Candidates don’t just have to be proficient in Ayurveda. They must also have a basic knowledge of modern medicine including anatomy, physiology and pathology. This grounding in modern medicine helps Ayurveda practitioners understand the limits of traditional healing practices. Seriously ill patients must be sent to a doctor.
Most of the examinees are already practicing naturopaths. Those without enough experience in naturopathy must take a course before they are eligible to take the exam for a diploma. This usually involves around 800 hours of training in Ayurveda and a similar amount in modern medicine, followed by two years working under the guidance of an experienced professional.
Swiss Ayurveda diplomas
Switzerland offers two types of Ayurveda diplomas. The advanced one is that of an Ayurveda naturopath where diploma holders can diagnose ailments and prescribe treatments such as herbal preparations. Other naturopath diplomas recognised by the government include homeopathy, traditional Chinese medicine and traditional European medicine.
The second diploma is that of an Ayurveda complementary therapist. They provide specialised treatments like oil massages to healthy people or those with small complaints but are not allowed to diagnose a disease. Other complementary medicine diplomas recognised by the government include yoga, shiatsu, craniosacral therapy and eutony.
Exams for both diplomas are held twice a year at an educational campus in Sursee in canton Lucerne and conducted in three Swiss national languages: French, Italian and German.
Selling the brand
The diploma has been introduced to set standards, and ensure patients are being treated by professionals.
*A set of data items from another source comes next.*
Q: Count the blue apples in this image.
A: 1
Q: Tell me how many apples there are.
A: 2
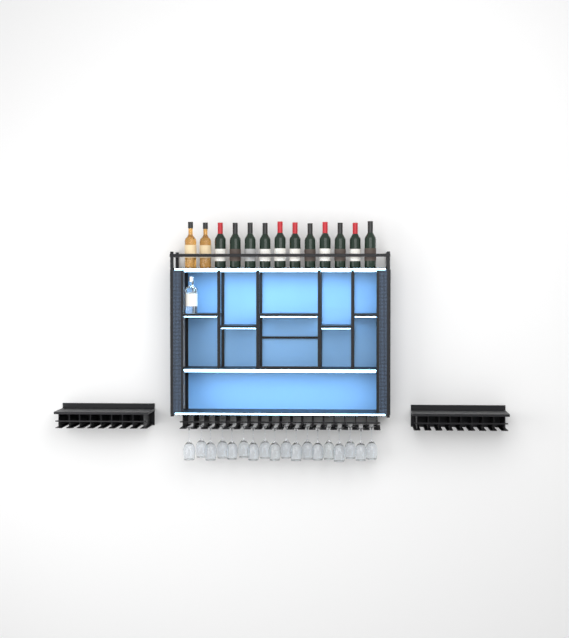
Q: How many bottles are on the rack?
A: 14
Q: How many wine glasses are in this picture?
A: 18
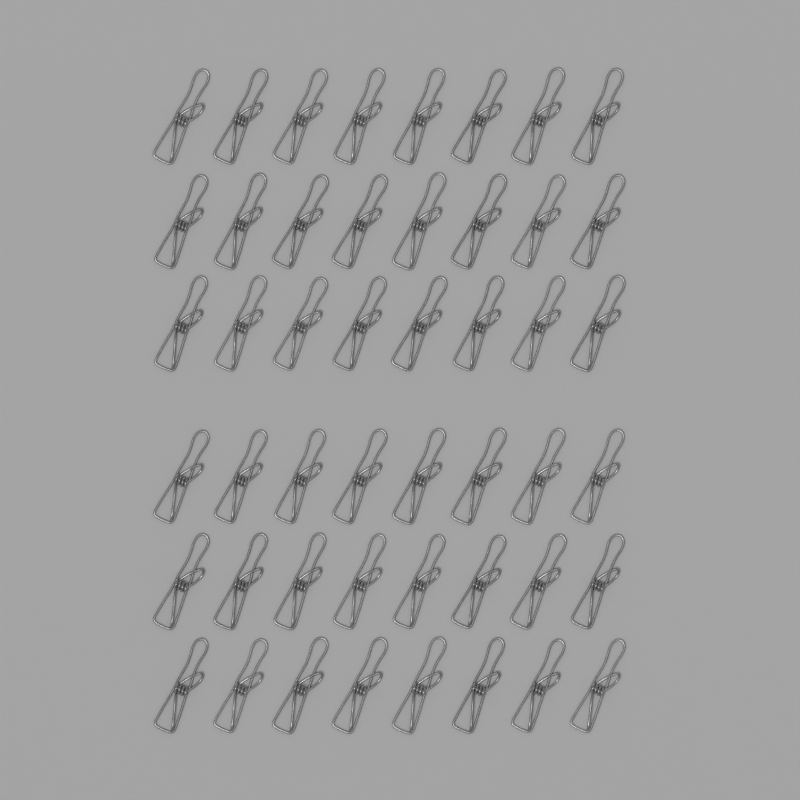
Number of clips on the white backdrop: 48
However, there seems to be little evidence that patients are aware of the existence of the Ayurveda diploma.
“Most people I speak to have no idea that it exists,” says Sophie Beall, head of the Maharishi Ayurveda Centre who is also an examiner for the Ayurveda diploma. “I have put my own diploma in my waiting room so people become curious and ask me what it is.”
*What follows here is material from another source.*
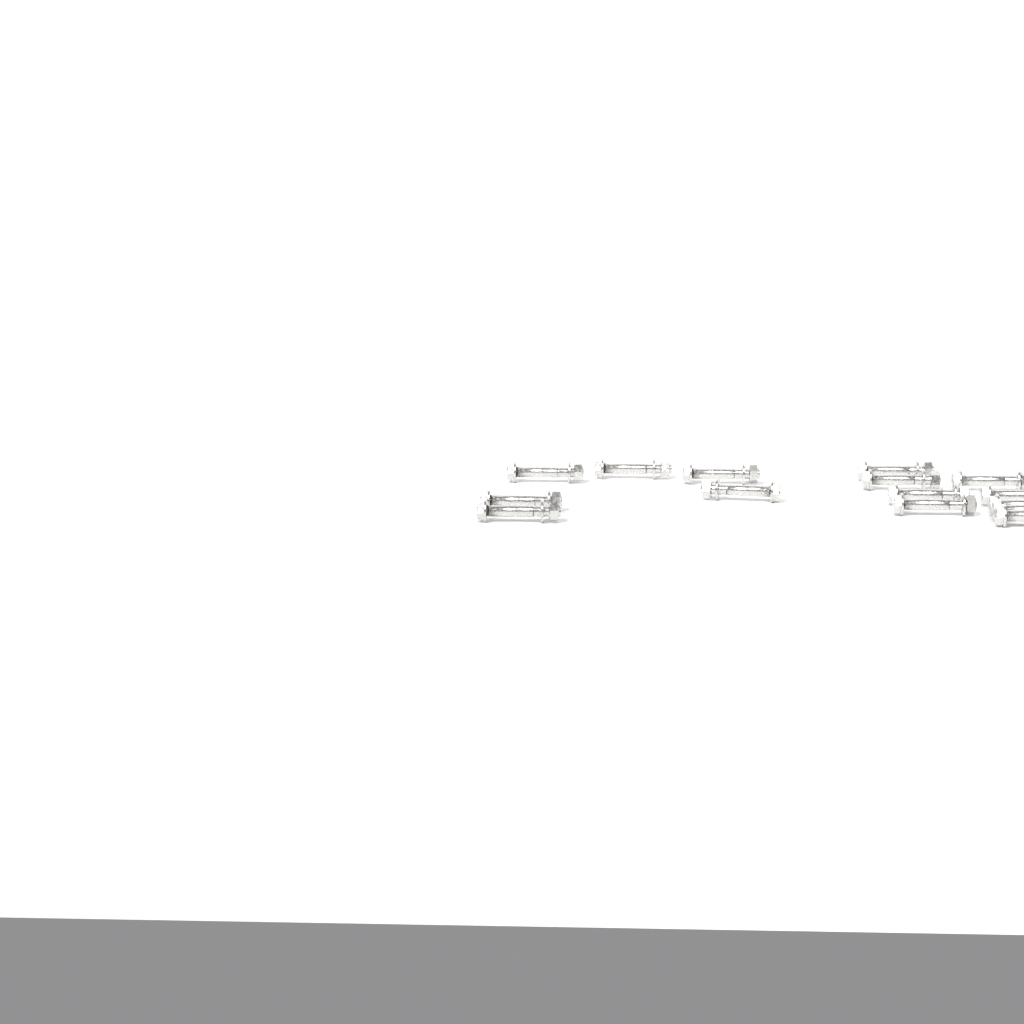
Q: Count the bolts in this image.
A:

She is confident that those in the health sector have taken notice though.
“Some of the insurers that have been resisting reimbursing Ayurveda treatment costs have now introduced it in their complementary health insurance plans,” she says.
Beall hopes that the diploma will result in more insurers covering Ayurveda and that it leads to a more standardised criteria on reimbursement of Ayurveda costs. Another big ambition is getting Ayurveda included among a select group of five alternative medicine systems - homeopathy, holistic medicine, herbal medicine, neural therapy and traditional Chinese medicine – that are currently included under Switzerland’s mandatory health insurance (provided they are administered by a doctor).
However, the ultimate aim is getting hospitals, clinics, insurers and patients to view Ayurveda as a part of a holistic health care system.
“If people adopt Ayurveda knowledge in their daily life and improve their general health the whole load on the health care system will reduce and that is the goal we are striving towards,” says Werner.